ForexSignal88.com l Jakarta, 08/03/2018 – Kontrak Saham Berjangka (atau stock futures) dan kontrak opsi saham (stock options) adalah kesepakatan berbasis batas waktu antara pihak jual-beli untuk saham ekuitas. Kedua kontrak tersebut memberi investor kesempatan strategis untuk menghasilkan uang dan melakukan lindung nilai atas investasi saat ini. Sebelum seorang investor dapat memutuskan untuk memperdagangkan kontrak berjangka atau opsi, mereka harus memahami empat perbedaan utama di antara keduanya.

Premi Kontrak

Ketika investor melakukan beli opsi call dan put dengan membeli aset derivatif (turunan), mereka membayar biaya satu kali yang disebut premium (biasa disebut premi). Dan investor melakukan jual opsi call dan put mengumpulkan / mendapatkan premi. Nilai kontrak menyusut saat mendekati tanggal penyelesaian kontrak (expiry date). Namun, harga premi naik dan turun, memungkinkan pengguna untuk menjual call dan put mereka dan menghasilkan keuntungan menjelang tanggal penyelesaian kontrak.

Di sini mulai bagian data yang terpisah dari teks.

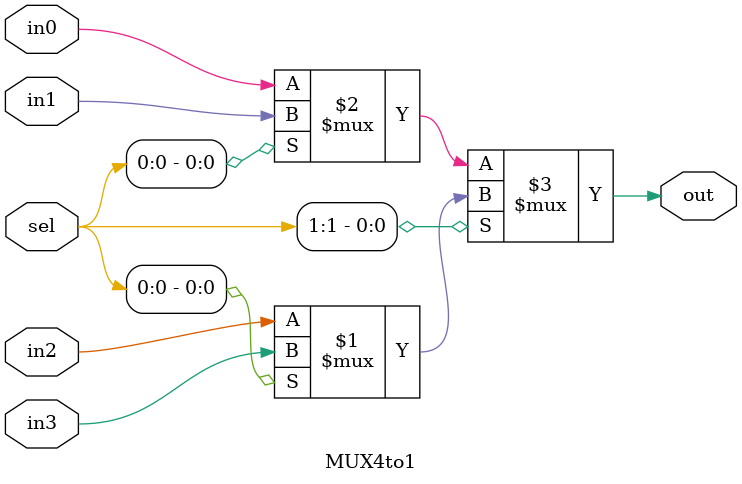
<source format=v>
module MUX4to1(out, in0, in1, in2, in3, sel);
	output out;
	input in0, in1, in2, in3;
	input [1:0]sel;
	wire out;
	assign out = (sel[1]) ? ( sel[0] ? in3 : in2 ):( sel[0] ? in1 : in0 ); 
endmodule
</source>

Mereka yang menjual opsi dapat membeli opsi call untuk menutupi sejumlah posisi mereka juga.

Kontrak Berjangka dapat dibeli dengan saham tunggal (single stock / SSFs) atau fokus pada kinerja indeks yang lebih luas seperti Nikkei, Hang Seng dan S & P 500. Namun, dengan saham berjangka, pihak pembeli membayar sesuatu selain premi kontrak pada saat pembelian. Pihak pembeli membayar sesuatu yang dikenal sebagai margin awal, yaitu persentase dari harga yang harus dibayar untuk saham.

Kewajiban Keuangan

Ketika seseorang membeli opsi saham, satu-satunya kewajiban finansial adalah biaya premi pada saat kontrak dibeli. Namun, ketika penjual membuka opsi put, mereka terkena kewajiban maksimal atas harga dasar saham. Jika opsi put memberi pembeli hak untuk menjual saham seharga $ 50 per saham namun sahamnya jatuh ke $ 10, orang yang mengajukan kontrak harus setuju untuk membeli saham tersebut sesuai nilai kontrak atau $ 50 per saham.

Kontrak berjangka, bagaimanapun, menawarkan tanggung jawab maksimum kepada pembeli dan penjual dari perjanjian kontrak. Karena harga saham yang mendasarinya bergeser / bergerak / berubah dalam hal baik terhadap pembeli maupun penjual, pihak-pihak tersebut mungkin diwajibkan untuk menyuntikkan modal tambahan ke dalam akun perdagangan mereka untuk memenuhi kewajiban sehari-hari.